Put every line from the start of the items down through the line containing "- If you want to use plugins on **Beta" into a JSON list of strings, one string per line. Leave out blank lines.

[SOURCE DATA Boundary: Start]

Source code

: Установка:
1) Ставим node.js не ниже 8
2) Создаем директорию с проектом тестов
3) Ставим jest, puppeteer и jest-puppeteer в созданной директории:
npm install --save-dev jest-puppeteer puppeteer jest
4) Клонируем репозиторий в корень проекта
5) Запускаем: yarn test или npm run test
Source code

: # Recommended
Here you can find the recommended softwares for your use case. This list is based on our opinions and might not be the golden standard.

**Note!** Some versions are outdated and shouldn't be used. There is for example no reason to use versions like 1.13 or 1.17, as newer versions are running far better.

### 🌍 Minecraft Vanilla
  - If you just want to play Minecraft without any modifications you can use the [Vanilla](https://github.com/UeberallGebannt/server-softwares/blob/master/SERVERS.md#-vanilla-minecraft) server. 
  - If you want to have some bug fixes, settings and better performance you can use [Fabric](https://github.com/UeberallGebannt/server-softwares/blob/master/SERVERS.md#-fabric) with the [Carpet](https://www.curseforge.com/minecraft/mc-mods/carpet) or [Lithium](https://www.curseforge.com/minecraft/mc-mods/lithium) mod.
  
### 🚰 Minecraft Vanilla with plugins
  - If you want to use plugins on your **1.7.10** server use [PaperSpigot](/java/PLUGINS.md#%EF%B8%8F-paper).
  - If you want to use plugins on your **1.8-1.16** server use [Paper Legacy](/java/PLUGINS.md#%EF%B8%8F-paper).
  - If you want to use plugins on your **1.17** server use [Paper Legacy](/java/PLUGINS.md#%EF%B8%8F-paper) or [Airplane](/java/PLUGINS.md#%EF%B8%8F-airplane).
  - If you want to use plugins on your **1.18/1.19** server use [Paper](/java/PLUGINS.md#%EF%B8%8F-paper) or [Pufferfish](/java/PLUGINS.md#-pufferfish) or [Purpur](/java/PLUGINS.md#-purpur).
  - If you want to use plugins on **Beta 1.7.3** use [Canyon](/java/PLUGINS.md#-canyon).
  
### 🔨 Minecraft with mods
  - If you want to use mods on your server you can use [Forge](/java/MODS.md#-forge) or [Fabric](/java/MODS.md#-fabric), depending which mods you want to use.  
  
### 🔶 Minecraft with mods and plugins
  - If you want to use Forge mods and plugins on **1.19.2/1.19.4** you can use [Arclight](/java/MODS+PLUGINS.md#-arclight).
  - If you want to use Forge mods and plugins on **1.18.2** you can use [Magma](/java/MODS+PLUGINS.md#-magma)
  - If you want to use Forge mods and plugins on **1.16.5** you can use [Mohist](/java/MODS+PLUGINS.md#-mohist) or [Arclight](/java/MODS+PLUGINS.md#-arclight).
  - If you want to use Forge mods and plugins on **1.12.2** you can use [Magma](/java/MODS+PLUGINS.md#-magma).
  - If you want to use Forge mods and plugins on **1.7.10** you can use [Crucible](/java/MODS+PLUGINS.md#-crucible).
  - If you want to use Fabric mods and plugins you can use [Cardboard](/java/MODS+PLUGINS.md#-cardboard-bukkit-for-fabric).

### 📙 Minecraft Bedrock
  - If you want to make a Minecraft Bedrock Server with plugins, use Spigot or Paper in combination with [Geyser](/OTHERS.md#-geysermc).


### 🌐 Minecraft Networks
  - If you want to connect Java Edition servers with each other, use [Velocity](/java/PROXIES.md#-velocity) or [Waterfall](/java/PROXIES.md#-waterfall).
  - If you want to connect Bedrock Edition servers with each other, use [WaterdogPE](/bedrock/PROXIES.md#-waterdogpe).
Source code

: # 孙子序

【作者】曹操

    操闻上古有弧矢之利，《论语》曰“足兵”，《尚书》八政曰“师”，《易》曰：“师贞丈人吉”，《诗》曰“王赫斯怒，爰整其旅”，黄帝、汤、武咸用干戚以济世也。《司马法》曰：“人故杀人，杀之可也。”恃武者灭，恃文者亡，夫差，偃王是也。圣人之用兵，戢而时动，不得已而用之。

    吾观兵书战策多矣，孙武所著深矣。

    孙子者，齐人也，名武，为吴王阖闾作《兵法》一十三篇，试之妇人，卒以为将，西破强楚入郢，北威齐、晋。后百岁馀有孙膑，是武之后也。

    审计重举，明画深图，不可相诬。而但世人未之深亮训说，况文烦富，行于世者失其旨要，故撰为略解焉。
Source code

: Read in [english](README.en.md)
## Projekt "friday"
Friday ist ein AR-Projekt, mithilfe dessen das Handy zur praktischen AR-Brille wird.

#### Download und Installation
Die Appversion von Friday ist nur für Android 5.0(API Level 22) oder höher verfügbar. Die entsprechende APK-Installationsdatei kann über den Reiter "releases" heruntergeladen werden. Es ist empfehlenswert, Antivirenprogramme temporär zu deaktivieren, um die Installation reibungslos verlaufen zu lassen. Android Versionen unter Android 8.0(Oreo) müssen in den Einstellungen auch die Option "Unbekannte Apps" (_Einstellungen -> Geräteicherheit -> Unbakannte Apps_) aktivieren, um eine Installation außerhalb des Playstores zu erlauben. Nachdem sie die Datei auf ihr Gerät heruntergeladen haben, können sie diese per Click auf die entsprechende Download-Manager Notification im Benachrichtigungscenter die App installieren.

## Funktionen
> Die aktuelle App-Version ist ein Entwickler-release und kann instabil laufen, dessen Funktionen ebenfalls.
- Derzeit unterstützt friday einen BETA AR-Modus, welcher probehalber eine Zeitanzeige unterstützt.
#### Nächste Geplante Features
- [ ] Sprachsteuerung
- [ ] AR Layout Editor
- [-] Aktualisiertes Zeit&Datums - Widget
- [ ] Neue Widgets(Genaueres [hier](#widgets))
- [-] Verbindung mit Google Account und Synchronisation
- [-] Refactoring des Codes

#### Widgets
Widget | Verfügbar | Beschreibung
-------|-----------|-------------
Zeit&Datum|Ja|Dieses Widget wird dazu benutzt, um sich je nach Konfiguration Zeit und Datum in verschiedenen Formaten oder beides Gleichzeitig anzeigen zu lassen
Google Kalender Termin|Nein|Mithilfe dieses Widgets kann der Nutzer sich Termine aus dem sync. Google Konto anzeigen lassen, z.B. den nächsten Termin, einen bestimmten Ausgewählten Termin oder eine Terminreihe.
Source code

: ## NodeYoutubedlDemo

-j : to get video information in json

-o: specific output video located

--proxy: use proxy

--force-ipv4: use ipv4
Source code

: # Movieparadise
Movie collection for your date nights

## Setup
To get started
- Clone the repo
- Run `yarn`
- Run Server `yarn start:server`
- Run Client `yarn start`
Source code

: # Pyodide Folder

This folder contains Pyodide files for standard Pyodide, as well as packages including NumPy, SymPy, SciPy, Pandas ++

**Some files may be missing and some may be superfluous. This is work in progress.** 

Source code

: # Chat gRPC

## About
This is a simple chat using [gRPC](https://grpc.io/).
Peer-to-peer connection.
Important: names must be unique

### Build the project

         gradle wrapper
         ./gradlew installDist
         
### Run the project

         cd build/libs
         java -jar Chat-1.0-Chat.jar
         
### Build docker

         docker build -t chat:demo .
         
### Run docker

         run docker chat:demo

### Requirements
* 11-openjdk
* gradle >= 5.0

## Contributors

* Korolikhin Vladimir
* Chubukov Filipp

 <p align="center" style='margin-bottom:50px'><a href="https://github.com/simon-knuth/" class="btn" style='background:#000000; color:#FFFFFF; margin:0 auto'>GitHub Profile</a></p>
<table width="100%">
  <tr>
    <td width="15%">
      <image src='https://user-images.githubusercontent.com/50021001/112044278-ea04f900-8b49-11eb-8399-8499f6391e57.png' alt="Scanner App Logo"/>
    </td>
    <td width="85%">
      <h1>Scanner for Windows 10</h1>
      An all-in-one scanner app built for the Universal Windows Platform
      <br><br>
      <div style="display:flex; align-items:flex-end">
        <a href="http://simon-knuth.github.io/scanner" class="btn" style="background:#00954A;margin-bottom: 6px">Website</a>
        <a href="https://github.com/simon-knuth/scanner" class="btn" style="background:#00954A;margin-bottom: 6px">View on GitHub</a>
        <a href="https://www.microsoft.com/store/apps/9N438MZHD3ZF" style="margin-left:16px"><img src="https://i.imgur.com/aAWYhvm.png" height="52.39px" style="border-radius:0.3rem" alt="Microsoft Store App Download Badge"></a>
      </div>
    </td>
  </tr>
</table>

[SOURCE DATA Boundary: End]

## COMPLETED EXERCISE
[
  "Source code",
  ": Установка:",
  "1) Ставим node.js не ниже 8",
  "2) Создаем директорию с проектом тестов",
  "3) Ставим jest, puppeteer и jest-puppeteer в созданной директории:",
  "npm install --save-dev jest-puppeteer puppeteer jest",
  "4) Клонируем репозиторий в корень проекта",
  "5) Запускаем: yarn test или npm run test",
  "Source code",
  ": # Recommended",
  "Here you can find the recommended softwares for your use case. This list is based on our opinions and might not be the golden standard.",
  "**Note!** Some versions are outdated and shouldn't be used. There is for example no reason to use versions like 1.13 or 1.17, as newer versions are running far better.",
  "### 🌍 Minecraft Vanilla",
  "  - If you just want to play Minecraft without any modifications you can use the [Vanilla](https://github.com/UeberallGebannt/server-softwares/blob/master/SERVERS.md#-vanilla-minecraft) server. ",
  "  - If you want to have some bug fixes, settings and better performance you can use [Fabric](https://github.com/UeberallGebannt/server-softwares/blob/master/SERVERS.md#-fabric) with the [Carpet](https://www.curseforge.com/minecraft/mc-mods/carpet) or [Lithium](https://www.curseforge.com/minecraft/mc-mods/lithium) mod.",
  "### 🚰 Minecraft Vanilla with plugins",
  "  - If you want to use plugins on your **1.7.10** server use [PaperSpigot](/java/PLUGINS.md#%EF%B8%8F-paper).",
  "  - If you want to use plugins on your **1.8-1.16** server use [Paper Legacy](/java/PLUGINS.md#%EF%B8%8F-paper).",
  "  - If you want to use plugins on your **1.17** server use [Paper Legacy](/java/PLUGINS.md#%EF%B8%8F-paper) or [Airplane](/java/PLUGINS.md#%EF%B8%8F-airplane).",
  "  - If you want to use plugins on your **1.18/1.19** server use [Paper](/java/PLUGINS.md#%EF%B8%8F-paper) or [Pufferfish](/java/PLUGINS.md#-pufferfish) or [Purpur](/java/PLUGINS.md#-purpur).",
  "  - If you want to use plugins on **Beta 1.7.3** use [Canyon](/java/PLUGINS.md#-canyon)."
]